Westpac Banking Corp slid 0.4 percent and Australia and New Zealand Banking Group eased 0.3 percent as Fitch Ratings lowered their outlook to "negative" from "stable."

Miners BHP, Fortescue Metals Group and Rio Tinto fell between 0.8 percent and 1.7 percent after iron ore futures in China dropped more than 1 percent on Wednesday.

South32 declined 1.7 percent after saying it has received bids for its South Africa Energy Coal assets.

Meanwhile, gold miner Evolution Mining jumped 5.2 percent and Northern Star climbed 4.4 percent after gold prices rose to a six-year high overnight.

Property giant Lendlease Group soared 4.8 percent after it signed a A$20 billion deal with Google to develop 15 million square feet of residential, retail, hospitality and community space across three neighborhoods in the San Francisco Bay Area.

On the economic front, the unemployment rate in Australia came in at a seasonally adjusted 5.2 percent in June, unchanged and in line with expectations.
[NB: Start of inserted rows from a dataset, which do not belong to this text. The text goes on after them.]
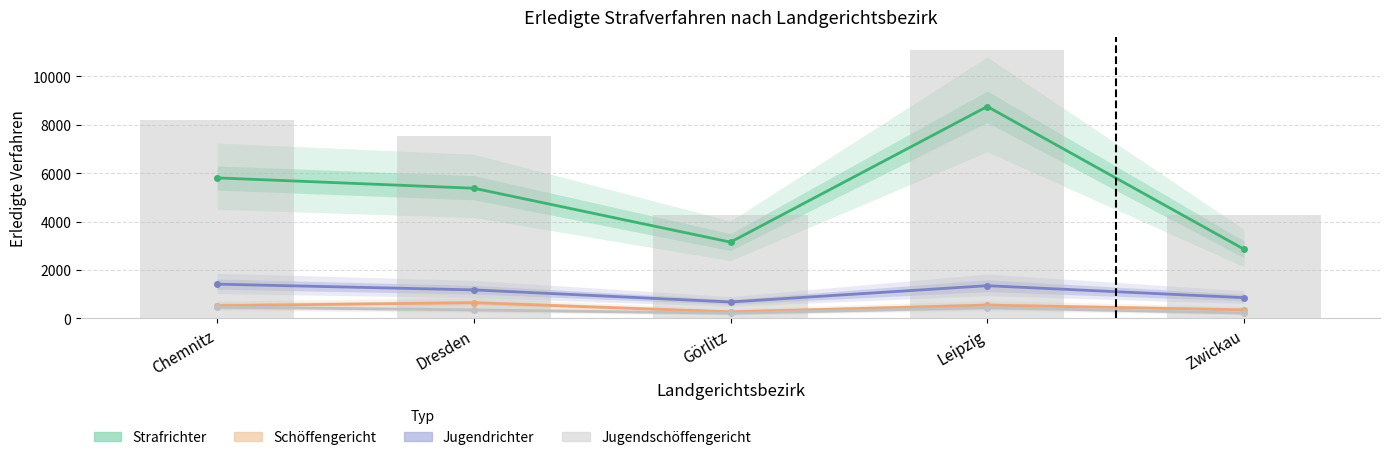

What is the difference between the maximum and minimum values in the Jugendschöffengericht series?

252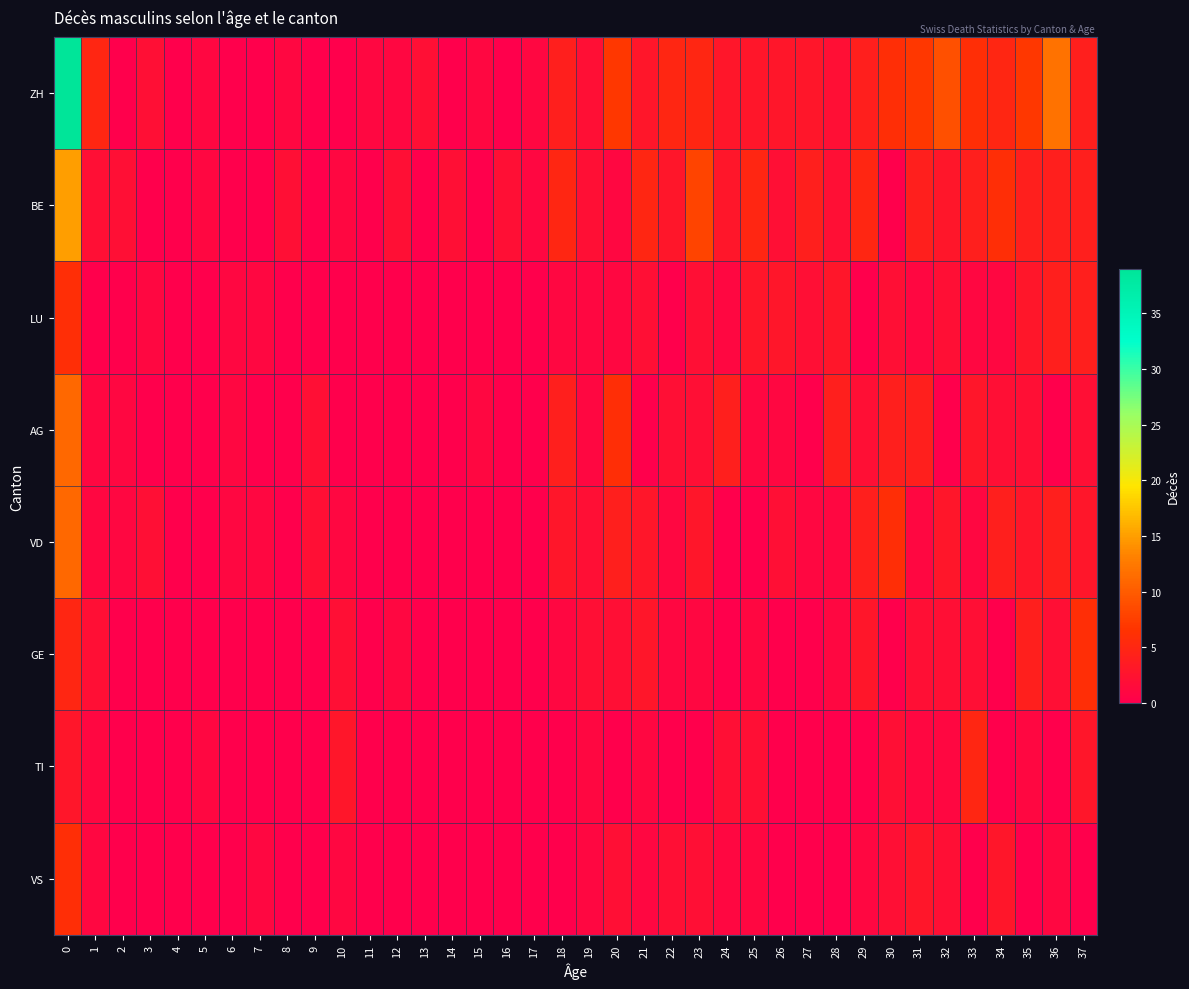

Which series has the largest total across all categories?

ZH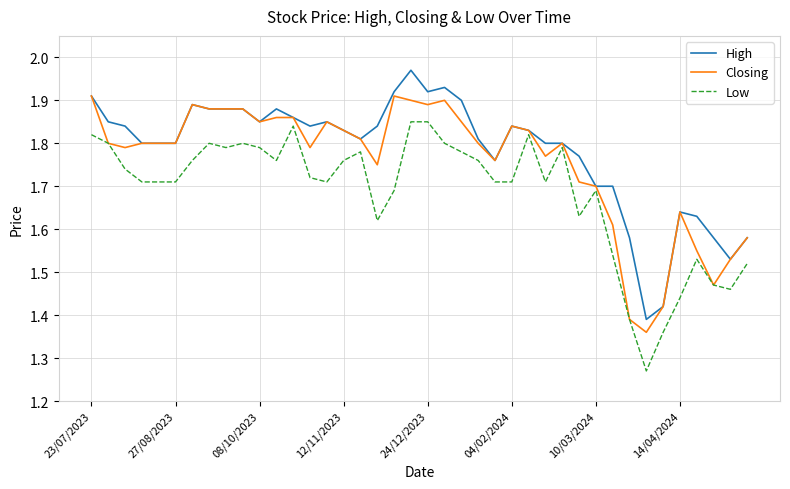

Rank the series by their maximum value, from highest to lowest.

High, Closing, Low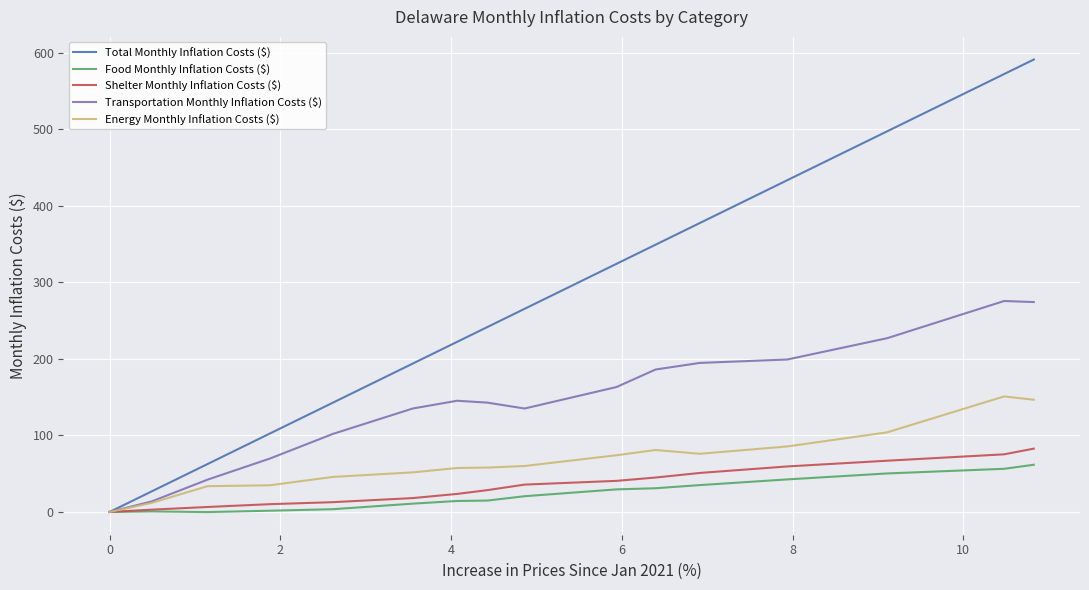

How many values in the Food Monthly Inflation Costs ($) series exceed 20?

8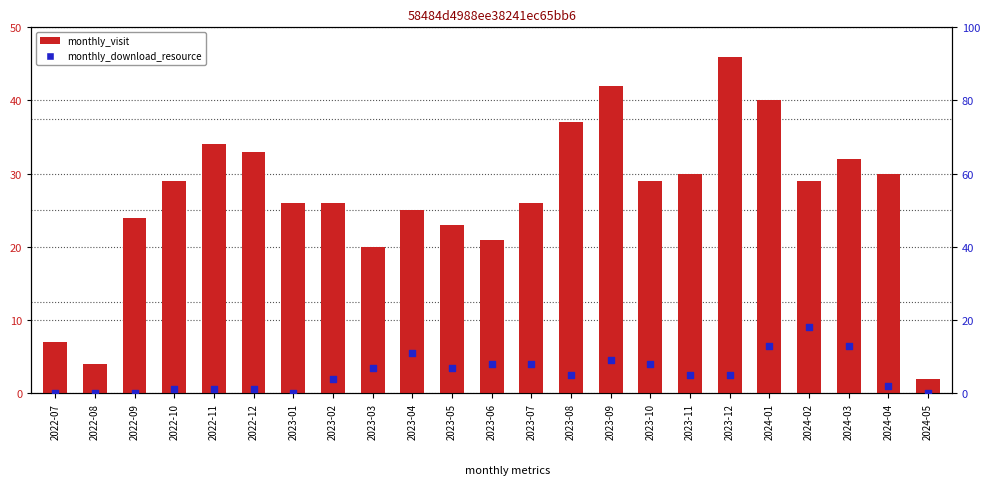

What is the total value across all series at 2022-08?

4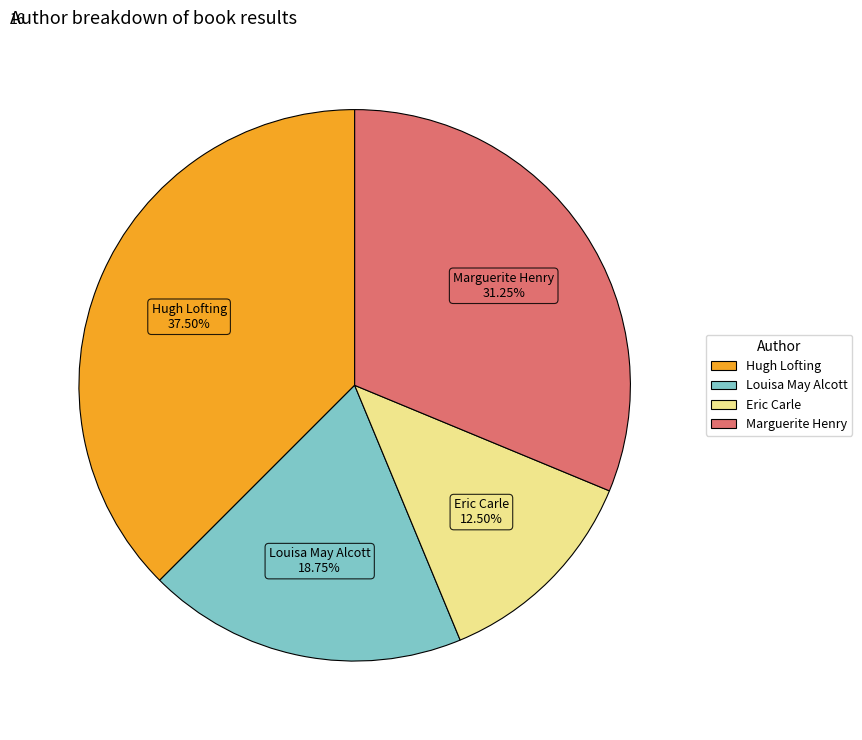

Is there any slice that represents more than half of the pie?

No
The economy added 500 jobs last month - well shy of expectations for an increase of 9,000 jobs following the increase of 42,300 jobs in May.

South Korea's Kospi ended down 6.37 points or 0.3 percent at 2,066.55 after the Bank of Korea unexpectedly cut its policy interest rate for the first time in three years, citing ongoing weakness in exports amid trade disputes.

At the same time, New Zealand shares bucked the downtrend, with the benchmark S&P/NZX 50 Index ending up 86.29 points or 0.8 percent at 10,741.09. Refiners paced the gainers due to falling oil prices.

U.S. stocks fell overnight, with weak results from CSX Corp. and disappointing housing data weighing on markets.

The Dow Jones Industrial Average dropped 0.4 percent, the tech-heavy Nasdaq Composite shed half a percent and the S&P 500 declined 0.7 percent.